Monday, March 24, 2014

How about that
          I’m reading a thriller novel by a much-awarded and popular author, and the story is, as usual for him, fresh and absorbing.  But the narrative is heavily overloaded with thats.  So much so, they’re intruding on the story, jarring me out of the fictional construction this author has otherwise so cleverly built, whenever I stumble over yet another that.
“. . . I didn’t think that I had ever . . .”
“. . . meaning that she also had . . .”
“. . . not that I thought that they’d go . . .”
“. . . if I believed that that was the answer . . .”
          On some pages there are ten or a dozen thats.  And that’s just far too many thats.  In almost all of these instances, the that could have simply been deleted, thus streamlining and speeding up the narrative.  (Try cutting the thats in each of the above examples.  In the third and fourth examples, at least one that can be struck without compromising clarity.)

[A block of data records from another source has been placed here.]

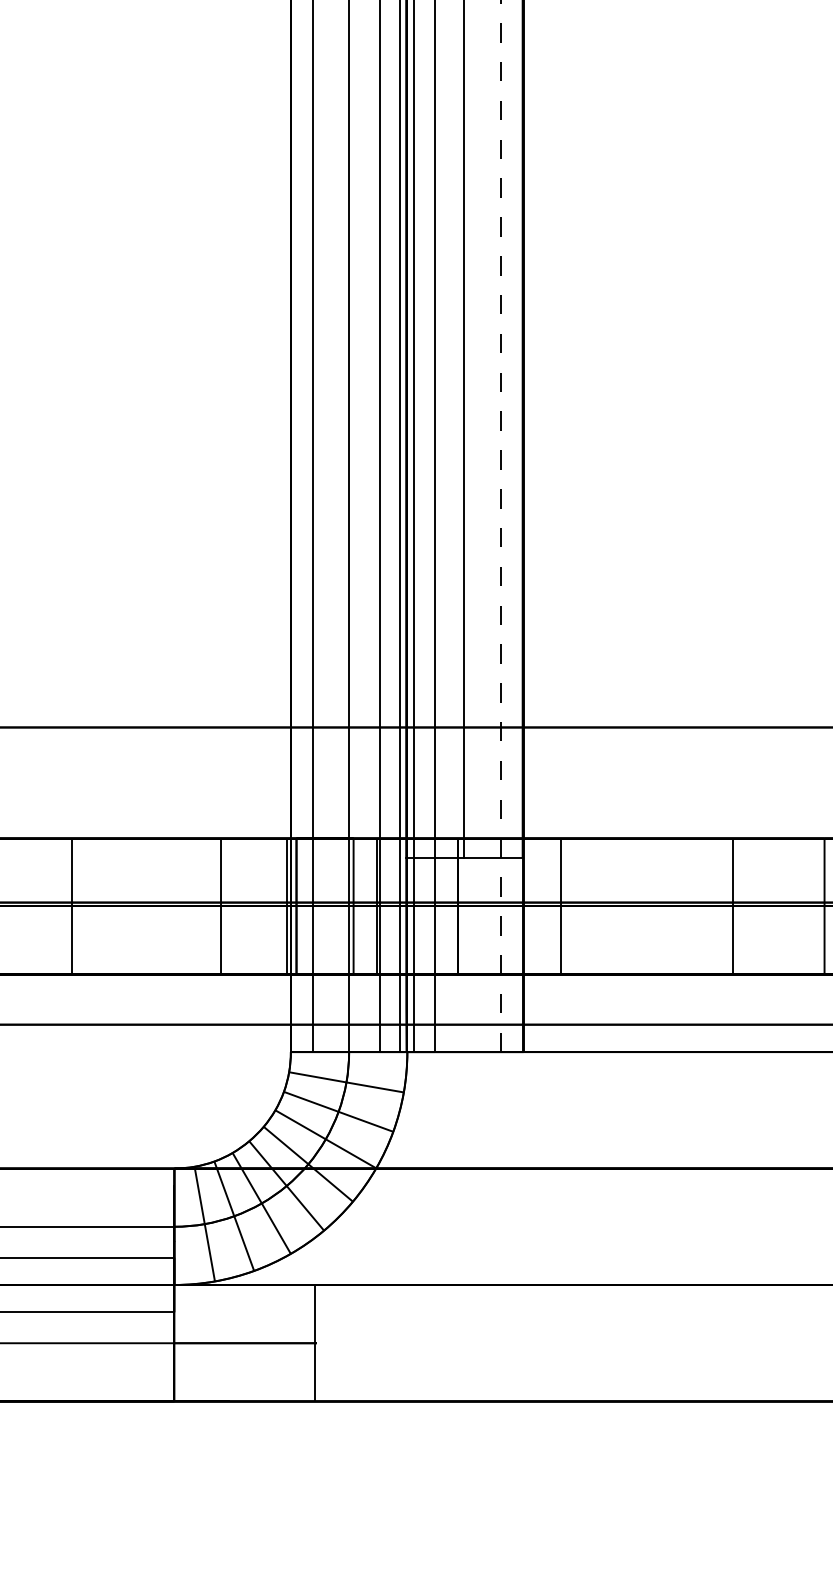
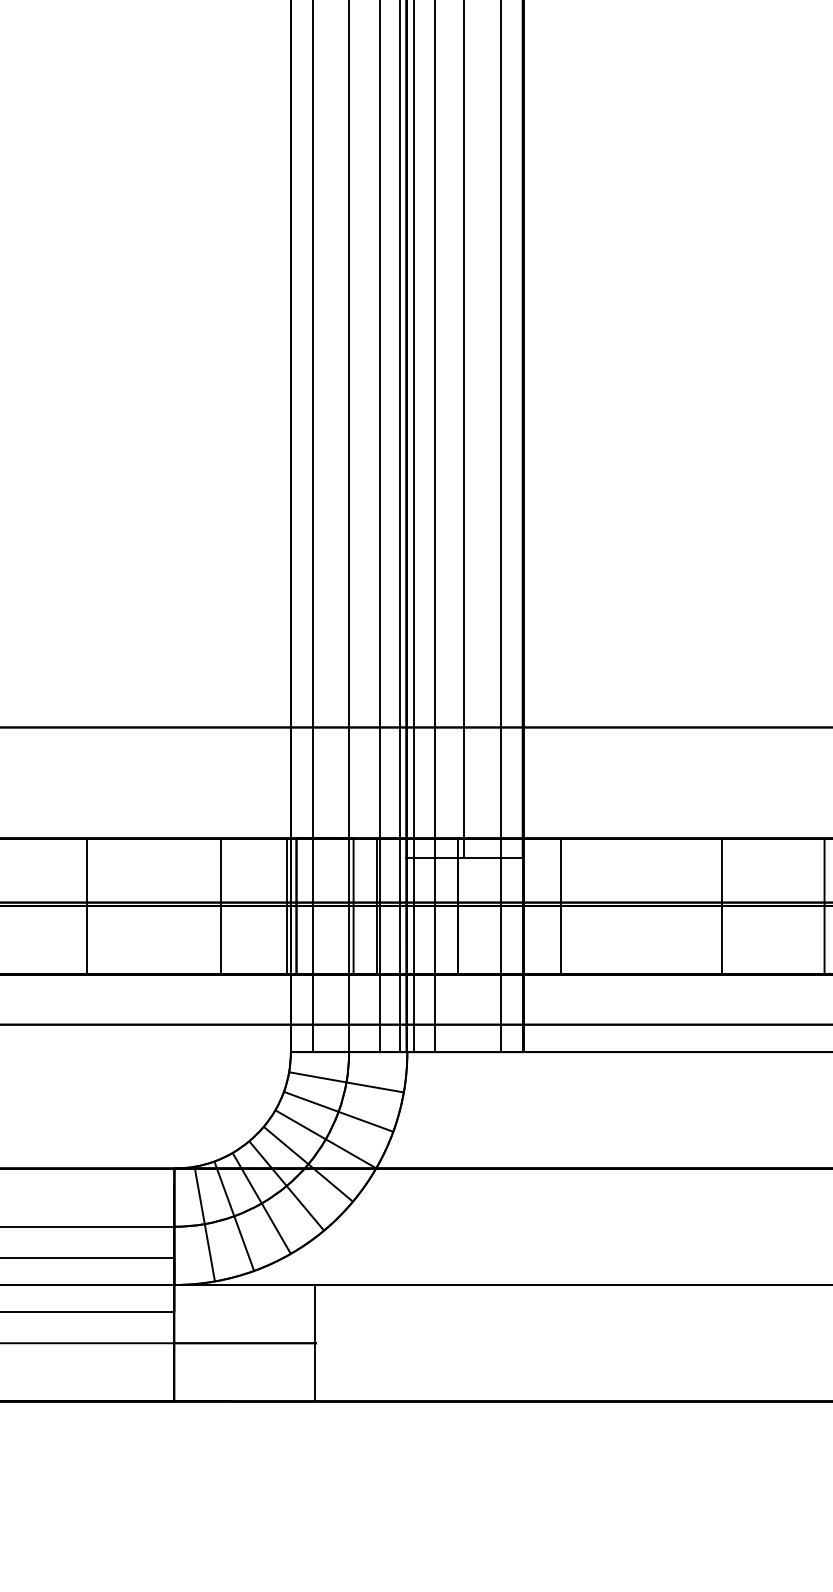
line at (501, 526): dashed -> solid
line at (72, 906) position: (72, 906) -> (87, 906)
line at (733, 906) position: (733, 906) -> (722, 906)
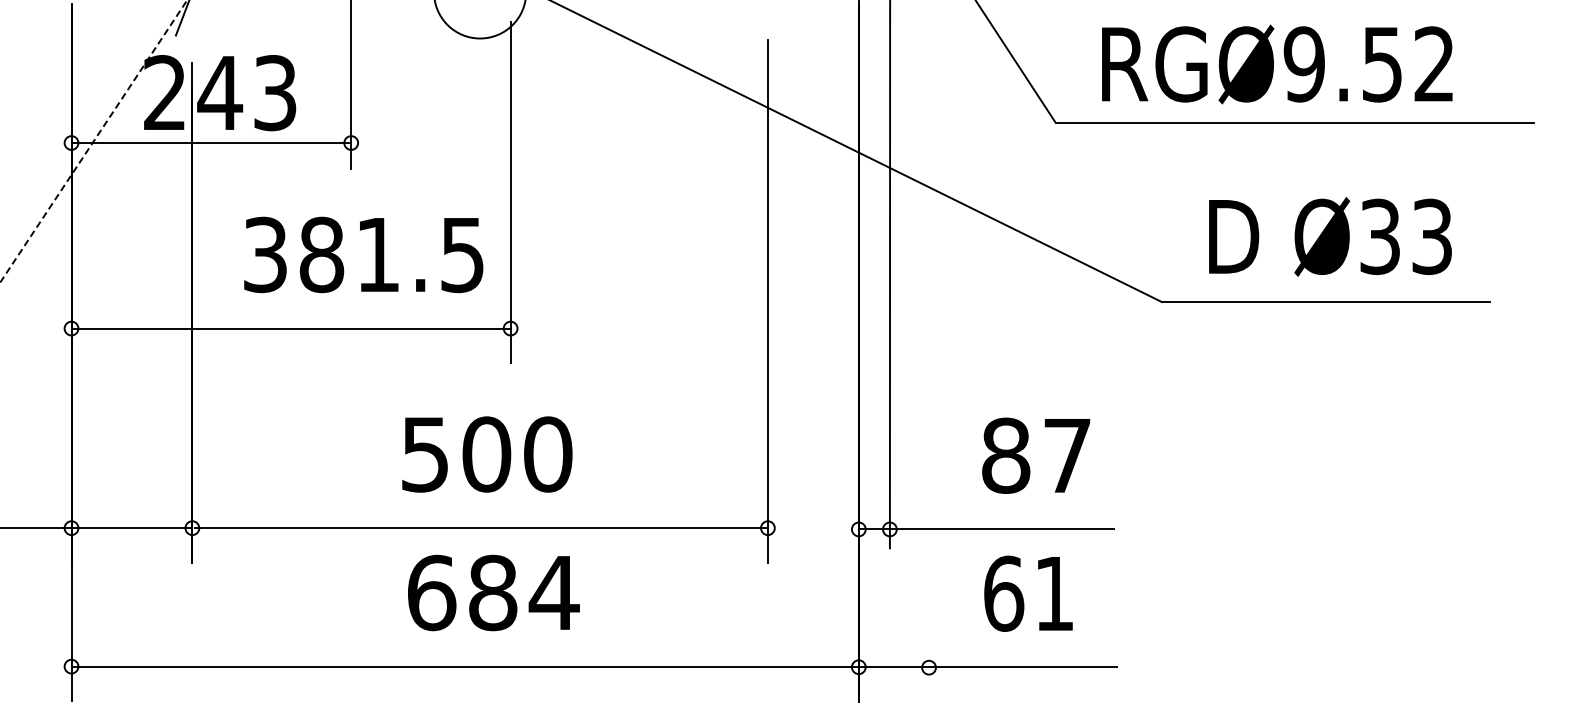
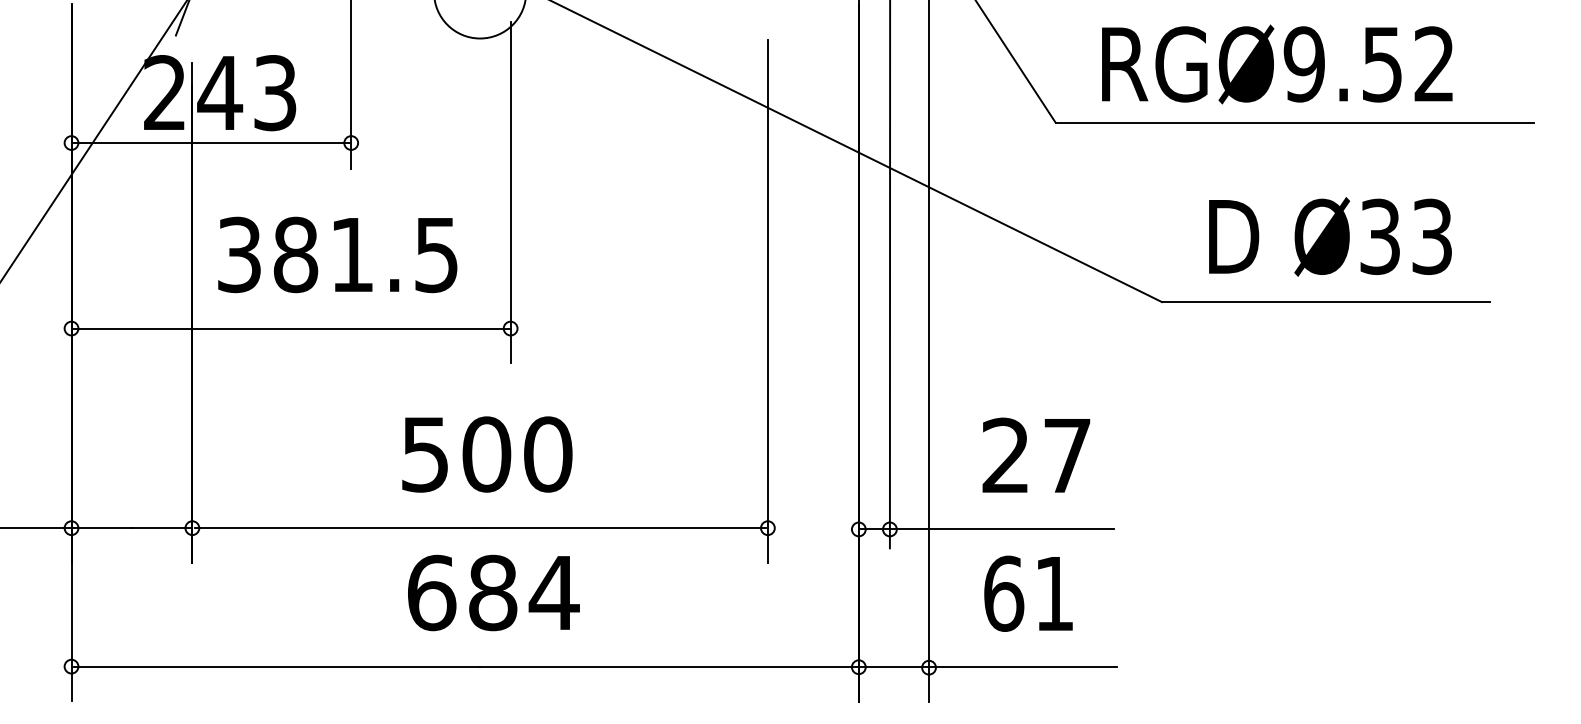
line at (93, 142): dashed -> solid
text at (363, 254) position: (363, 254) -> (337, 254)
line at (929, 352): none -> present
text at (1006, 455): 87 -> 27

          Yet I’ve often found myself guilty of this same infraction, of getting so enamored by a certain word I’ll use it repeatedly throughout a manuscript, or three or four times in succession within a few pages.  We do this unconsciously, and so it’s hard to correct, even with thorough self-editing. 
          It’s one good reason to have every manuscript line-edited by someone experienced at spotting word over-usage, among the many other technical misdemeanors most of us don’t even realize we’re committing.
          Think about people who say “you know” or “like” thirty or forty times in every conversation.
          It’s, like, tedious at best, you know?